▶ **Tarefa**
Por favor, continue o texto sobre a chegada do goleiro Raul ao Flamengo em 1978 a partir da última frase apresentada.

▶ **Texto em estudo**
···
1978.
Tudo
parte de um vexame.
Com
efeito, a desmoralizante derrota sofrida em Porto Alegre, diante do
Grêmio (2-5), acentua a percepção de que o Flamengo precisa rever
seu elenco. Uma das posições mais questionadas é a de goleiro.
Cantarele, que vem falhando ultimamente, acaba tido como um dos
responsáveis pela derrota.
O
veterano Raul, do Cruzeiro, não quer mais jogar bola.

Raul
chega com status de titular. Já estreia na excursão que o Flamengo
faz à Europa. Mesmo ainda visivelmente fora de forma, agrada, faz
defesas importantes e é peça decisiva na conquista do Torneio de
Mallorca, contra o Real Madrid (2-1). Retorna ao Rio com a posição
de titular debaixo do braço.
O
Flamengo, sempre com Raul em campo, parece enfim ter encontrado um
conjunto. O time vai passando por cima de todos os adversários no
Estadual e conquista por antecipação a Taça Guanabara, que
corresponde ao Primeiro Turno. Nas palavras de alguns membros da
comissão técnica, Raul impressiona pela sua liderança e
ascendência sobre os jogadores do elenco, injetando doses de
tranquilidade, pragmatismo e crua competitividade com as quais
definitivamente o Flamengo não estava acostumado.
No
entanto, Raul será traído pelo seu principal ponto fraco.
No início
do Segundo Turno, o Flamengo vai se preparando para o encontro diante
do Madureira. No recreativo da véspera da partida, Raul é “coagido”
pelo elenco a participar do recreativo, atividade que detesta e da
qual nunca fez parte (aliás, a aversão do goleiro aos treinamentos
é notória e tolerada por Coutinho que, no entanto, exige do goleiro
um desempenho de alto nível em campo). Deslocado para a linha, Raul
vai disputar uma bola, estica demais a perna (movimento com o qual
está desacostumado) e arrebenta a coxa. Distensão muscular.
···
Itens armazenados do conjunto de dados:
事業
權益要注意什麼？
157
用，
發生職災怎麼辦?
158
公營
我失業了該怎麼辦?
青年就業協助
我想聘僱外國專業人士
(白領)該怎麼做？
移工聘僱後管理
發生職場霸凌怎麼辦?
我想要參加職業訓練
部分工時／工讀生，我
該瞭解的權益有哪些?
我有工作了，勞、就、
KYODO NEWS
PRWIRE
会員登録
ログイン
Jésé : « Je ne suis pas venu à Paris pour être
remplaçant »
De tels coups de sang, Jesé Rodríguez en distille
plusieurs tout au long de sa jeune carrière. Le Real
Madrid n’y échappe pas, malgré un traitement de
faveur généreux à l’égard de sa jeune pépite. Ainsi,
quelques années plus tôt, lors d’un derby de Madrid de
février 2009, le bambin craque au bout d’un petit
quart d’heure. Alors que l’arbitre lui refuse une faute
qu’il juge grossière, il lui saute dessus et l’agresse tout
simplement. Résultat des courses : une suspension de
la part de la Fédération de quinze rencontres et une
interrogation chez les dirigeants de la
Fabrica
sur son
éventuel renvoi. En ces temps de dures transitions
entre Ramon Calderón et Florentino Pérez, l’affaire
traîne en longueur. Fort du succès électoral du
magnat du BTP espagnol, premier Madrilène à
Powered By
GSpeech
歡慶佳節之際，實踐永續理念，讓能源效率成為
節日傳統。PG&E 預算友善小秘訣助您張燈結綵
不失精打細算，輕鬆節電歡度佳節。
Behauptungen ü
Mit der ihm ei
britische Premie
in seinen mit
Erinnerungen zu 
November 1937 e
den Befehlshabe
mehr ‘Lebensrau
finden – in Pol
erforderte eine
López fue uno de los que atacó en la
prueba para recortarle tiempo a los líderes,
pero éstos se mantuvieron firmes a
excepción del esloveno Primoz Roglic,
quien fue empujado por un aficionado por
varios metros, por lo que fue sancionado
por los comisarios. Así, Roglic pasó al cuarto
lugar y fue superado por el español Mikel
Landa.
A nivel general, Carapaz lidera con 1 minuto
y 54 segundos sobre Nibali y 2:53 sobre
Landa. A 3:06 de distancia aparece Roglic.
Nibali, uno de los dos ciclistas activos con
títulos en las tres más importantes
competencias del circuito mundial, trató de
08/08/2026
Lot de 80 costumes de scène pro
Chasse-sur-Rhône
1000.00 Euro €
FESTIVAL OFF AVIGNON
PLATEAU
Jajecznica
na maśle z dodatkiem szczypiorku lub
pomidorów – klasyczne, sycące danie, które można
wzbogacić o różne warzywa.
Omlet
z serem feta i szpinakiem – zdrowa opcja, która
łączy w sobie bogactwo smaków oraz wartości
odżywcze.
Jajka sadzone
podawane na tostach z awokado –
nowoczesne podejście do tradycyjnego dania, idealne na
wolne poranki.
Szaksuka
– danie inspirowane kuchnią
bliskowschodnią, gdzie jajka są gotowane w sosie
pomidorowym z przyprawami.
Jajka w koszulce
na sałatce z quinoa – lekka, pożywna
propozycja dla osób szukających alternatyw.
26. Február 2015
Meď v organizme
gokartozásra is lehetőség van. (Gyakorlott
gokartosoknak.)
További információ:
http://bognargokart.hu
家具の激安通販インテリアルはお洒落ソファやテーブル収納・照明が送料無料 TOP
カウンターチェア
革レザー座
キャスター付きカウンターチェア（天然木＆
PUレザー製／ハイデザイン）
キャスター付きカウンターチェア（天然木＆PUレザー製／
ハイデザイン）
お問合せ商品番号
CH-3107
···
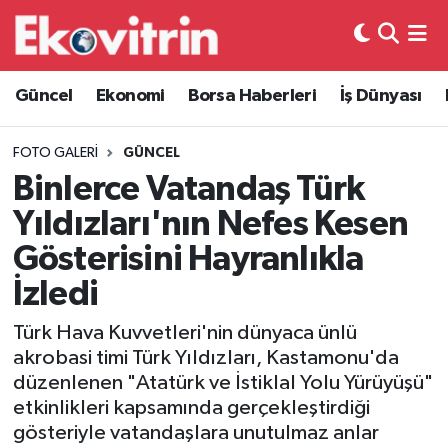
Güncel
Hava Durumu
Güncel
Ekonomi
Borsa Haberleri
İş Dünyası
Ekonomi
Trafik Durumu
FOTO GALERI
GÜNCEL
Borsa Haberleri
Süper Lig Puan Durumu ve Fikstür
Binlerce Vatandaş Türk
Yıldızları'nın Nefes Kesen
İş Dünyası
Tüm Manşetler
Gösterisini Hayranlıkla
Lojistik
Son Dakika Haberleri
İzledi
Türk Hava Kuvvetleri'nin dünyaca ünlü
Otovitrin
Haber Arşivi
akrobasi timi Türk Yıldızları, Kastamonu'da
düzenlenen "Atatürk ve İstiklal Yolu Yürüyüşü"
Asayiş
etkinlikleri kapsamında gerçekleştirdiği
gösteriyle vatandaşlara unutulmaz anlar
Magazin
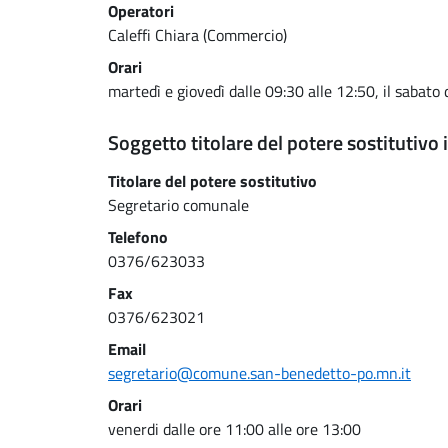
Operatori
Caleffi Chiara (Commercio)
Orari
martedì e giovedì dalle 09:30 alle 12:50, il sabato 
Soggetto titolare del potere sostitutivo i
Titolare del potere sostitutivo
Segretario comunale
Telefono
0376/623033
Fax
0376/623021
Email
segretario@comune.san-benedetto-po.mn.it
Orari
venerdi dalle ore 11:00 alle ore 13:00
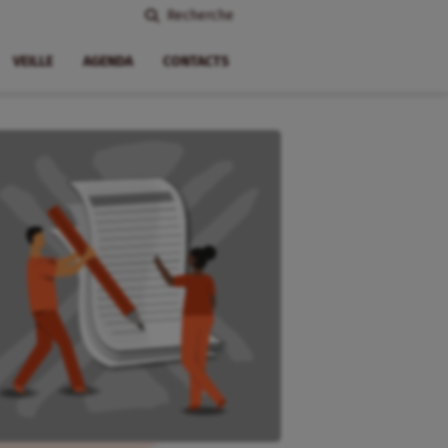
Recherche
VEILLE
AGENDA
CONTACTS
···
▶ **Sua resposta**
Raul está
fora da temporada.
O
Flamengo atravessa o resto do ano com o instável Cantarele no gol.
Mas Cantarele dessa vez agarra sua chance e corresponde, atuando de
forma convincente nos jogos que darão ao rubro-negro o importante e
ansiado Título Estadual, por antecipação (graças ao gol de
Rondinelli).
1979 se
inicia com Cantarele mantendo a condição de titular. Com efeito,
Coutinho tem como prática somente trocar goleiro por motivo de lesão
(desde que esteja atuando bem). Se o reserva entrar e corresponder, o
antigo titular terá que aguardar sua vez.

A
excepcional fase de Cantarele é contrastada pela acomodação de
Raul. Visivelmente gordo e desmotivado, Raul parece farto da
entediante rotina de treinos a que agora precisa se submeter. Atua em
jogos esporádicos, oficiais ou amistosos. Sua postura passiva e
aparentemente resignada acende na Gávea a sensação de que talvez
seja o momento de descartá-lo, pois, ao final das contas, é um
reserva recebendo salário de titular.
E com
essa percepção termina a temporada. Mas a reviravolta não tardará.
Cantarele
se apresenta para a pré-temporada de 1980 com um estiramento
muscular. Está, desde já, fora da primeira partida do ano, um
amistoso contra o São Paulo no Morumbi, jogo festivo que marcará a
despedida do tricolor Bezerra. Estádio lotado e transmissão para
todo o Brasil.
O
Flamengo vive um momento de incertezas. A devastadora eliminação
diante do Palmeiras (1-4) trouxe uma série de questionamentos
internos quanto à real capacidade do elenco.
Na semana
do amistoso, as diretorias de Flamengo e Grêmio iniciam
entendimentos para uma transação envolvendo a venda de Raul para o
time gaúcho. As bases para a negociação são praticamente
fechadas, restando pendentes alguns pontos secundários.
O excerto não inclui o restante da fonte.